» **Text excerpt**:
- - - - -
From 1946e46f4c29da7b9294d702756969839e922bb8 Mon Sep 17 00:00:00 2001
From: Jeff Bolz <jbolz@nvidia.com>
Date: Fri, 6 Feb 2026 02:15:13 -0600
Subject: [PATCH] vulkan: For coopmat2 FA, use fp16 accumulators for the final
 result (#19376)

The cpu and cuda backends use fp16 for the VKQ accumulator type, this change
does the same for vulkan. This helps particularly with large head sizes which
are very register-limited.

I tried this for the coopmat1 path and it slowed down a bit. I didn't try for
scalar.

I applied the softmax bias that the cuda backend uses to avoid overflow,
although I was not able to reproduce the original bug without it.
---
 .../vulkan-shaders/flash_attn_base.glsl       |  4 ++++
 .../vulkan-shaders/flash_attn_cm2.comp        | 20 +++++++++----------
 2 files changed, 14 insertions(+), 10 deletions(-)

diff --git a/ggml/src/ggml-vulkan/vulkan-shaders/flash_attn_base.glsl b/ggml/src/ggml-vulkan/vulkan-shaders/flash_attn_base.glsl
index 74005cffb3..4142c1e6ea 100644
--- a/ggml/src/ggml-vulkan/vulkan-shaders/flash_attn_base.glsl
+++ b/ggml/src/ggml-vulkan/vulkan-shaders/flash_attn_base.glsl
@@ -240,3 +240,7 @@ void init_indices()
     // and breaking the alignment detection.
     m_stride = (p.gqa_ratio > 1) ? (p.gqa_ratio >> 16) : KV;
 }
+
+// Bias applied to softmax to stay in fp16 range.
- - - - -
» **Data extract**:

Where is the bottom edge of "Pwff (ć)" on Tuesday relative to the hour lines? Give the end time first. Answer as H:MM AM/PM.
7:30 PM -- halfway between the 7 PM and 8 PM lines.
- - - - -
» **Directions**: Print everything in the Vulkan patch above from "The cpu and" down to "are very register-limited.", copied exactly.

» **Solved problem**:
The cpu and cuda backends use fp16 for the VKQ accumulator type, this change
does the same for vulkan. This helps particularly with large head sizes which
are very register-limited.